Think about how it will feel when you hit your goal, think of the details – little things like the sounds, smells, environment, the water conditions, air temperature…whatever. If you can dream well then chances are that one day, when your time comes, you’ll take it with both hands.
 

5. Honest

Most rowers have a degree of honesty about them that’s often difficult to come across in ordinary everyday life. Rowers live in the real world – the world of cold, hard early mornings and heavy training late in the evening.

Rowers live in a world where the old cliché (even though we don’t like it) ‘no pain, no gain’ rings cold, hard and true.

Always has, always will.

Be honest with yourself, in your training, in your racing, in your commitment and in who you are. And you will be rewarded with a great honesty back from rowing.
 

6. Realistic

Everyone knows a rowing nut that just keeps talking that they are going to do this and do that. You know the type – the guys who say they are going to be in the top 8 by next summer. It’s hard not to be sceptical of this kinda talk.
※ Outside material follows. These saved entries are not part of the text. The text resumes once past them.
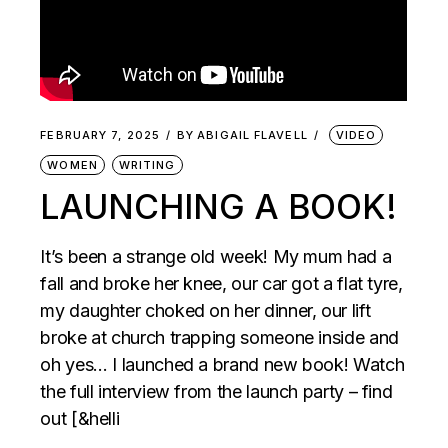
FEBRUARY 7, 2025
BY
ABIGAIL FLAVELL
VIDEO
WOMEN
WRITING
LAUNCHING A BOOK!
It’s been a strange old week! My mum had a
fall and broke her knee, our car got a flat tyre,
my daughter choked on her dinner, our lift
broke at church trapping someone inside and
oh yes… I launched a brand new book! Watch
the full interview from the launch party – find
out [&helli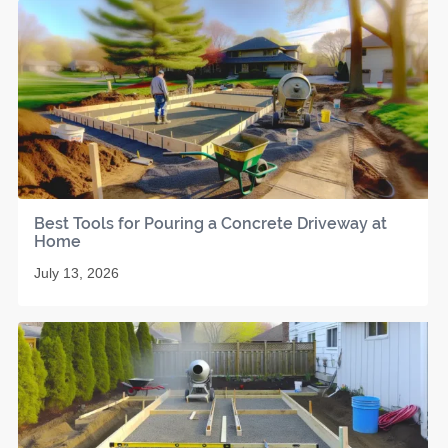
Best Tools for Pouring a Concrete Driveway at
Home
July 13, 2026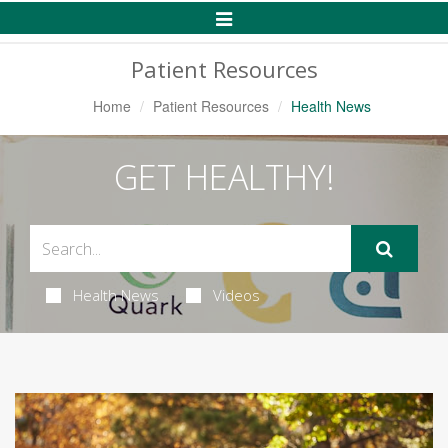
Toggle
Navigation
Patient Resources
Home
Patient Resources
Health News
GET HEALTHY!
Health News
Videos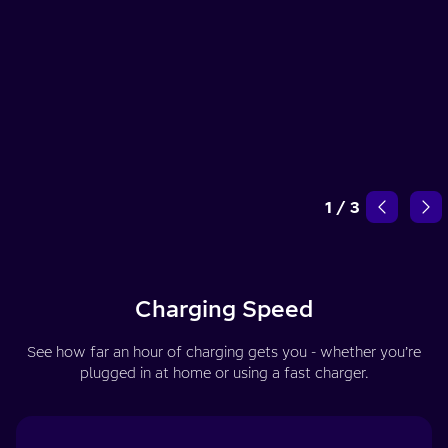
1
/
3
Charging Speed
See how far an hour of charging gets you - whether you’re
plugged in at home or using a fast charger.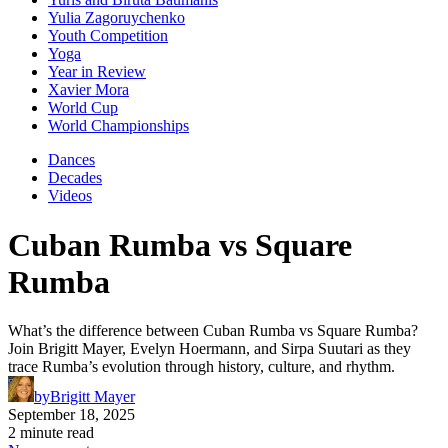
Yulia Zagoruychenko
Youth Competition
Yoga
Year in Review
Xavier Mora
World Cup
World Championships
Dances
Decades
Videos
Cuban Rumba vs Square
Rumba
What’s the difference between Cuban Rumba vs Square Rumba?
Join Brigitt Mayer, Evelyn Hoermann, and Sirpa Suutari as they
trace Rumba’s evolution through history, culture, and rhythm.
by
Brigitt Mayer
September 18, 2025
2 minute read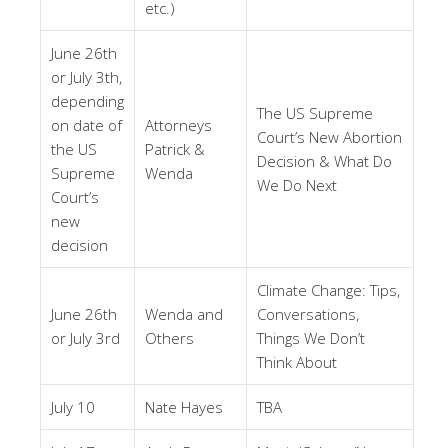
etc.)
June 26th
or July 3th,
depending
The US Supreme
on date of
Attorneys
Court’s New Abortion
the US
Patrick &
Decision & What Do
Supreme
Wenda
We Do Next
Court’s
new
decision
Climate Change: Tips,
June 26th
Wenda and
Conversations,
or July 3rd
Others
Things We Don’t
Think About
July 10
Nate Hayes
TBA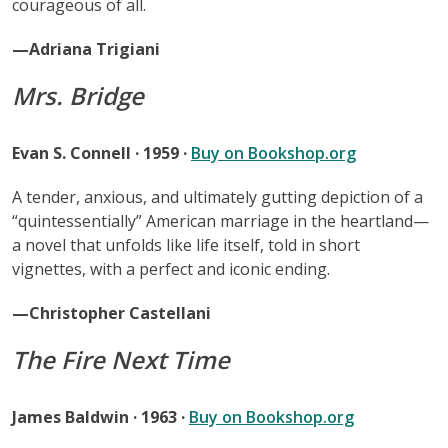
courageous of all.
—Adriana Trigiani
Mrs. Bridge
Evan S. Connell · 1959 ·
Buy on Bookshop.org
A tender, anxious, and ultimately gutting depiction of a
“quintessentially” American marriage in the heartland—
a novel that unfolds like life itself, told in short
vignettes, with a perfect and iconic ending.
—Christopher Castellani
The Fire Next Time
James Baldwin · 1963 ·
Buy on Bookshop.org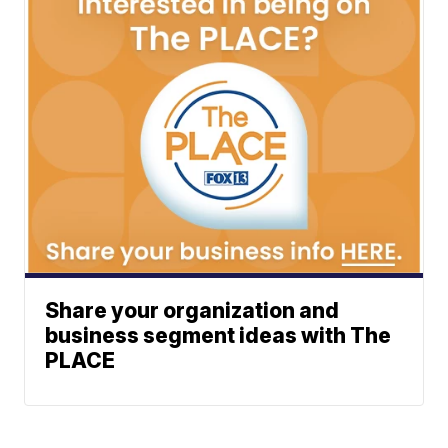
Share your organization and
business segment ideas with The
PLACE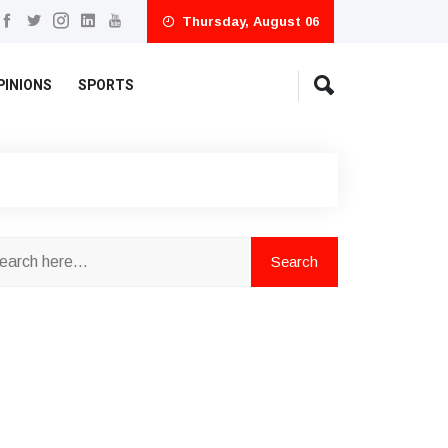
Thursday, August 06
PINIONS
SPORTS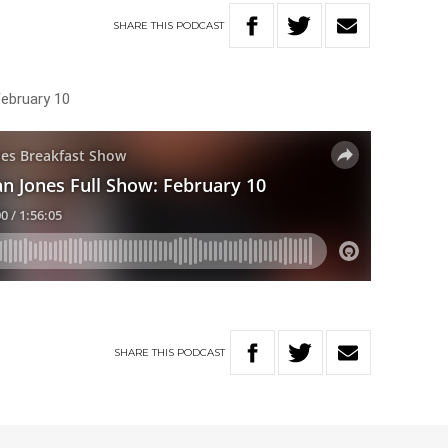
SHARE
THIS
PODCAST
February 10
SHARE
THIS
PODCAST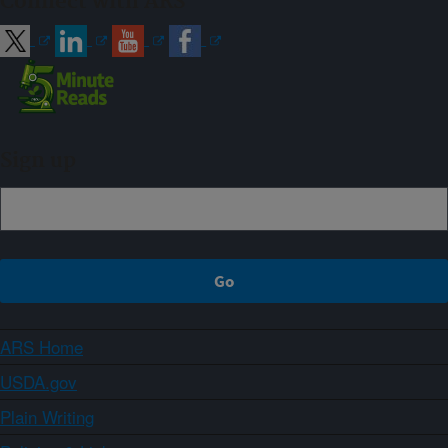
Connect with ARS
Sign up
ARS Home
USDA.gov
Plain Writing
And you know what, every rowing group needs one.

But the best rowers are realistic. They know where they’re at and they know where they want to go. And most of the time they have a good plan on how they’re going to get there.

How do you square being realistic with dreaming? Well, most realistic dreamers have realistic dreams – goals that they someday can reach if they believe in hard work.
 

7. Judgemental

Have you rarely, if ever come across a rower who is not a good judge? Every day rowers must make big calls in the boat, on the erg, and in the gym about themselves and about others.

And when a rower is making those big calls they grow into wise, insightful, wonderful people.

Using intuition, experience, intelligence and reason they become like the Oracle at Delphi – a great symbol of ancient and revered knowledge.
 

8. Trustworthy

Imagine you had to go into a life and death battle. And you knew that your life depended on the work ethic, intelligence, bravery and trustworthiness of  the people you choose to go with you.

Who would you choose?

If you had to pick 3  – 5 people that you could honestly trust to fight-the-good-fight with, who would those people be?

You would choose the best rowers you know because they are the kind of people who will fight for you and with you right up to the end and beyond.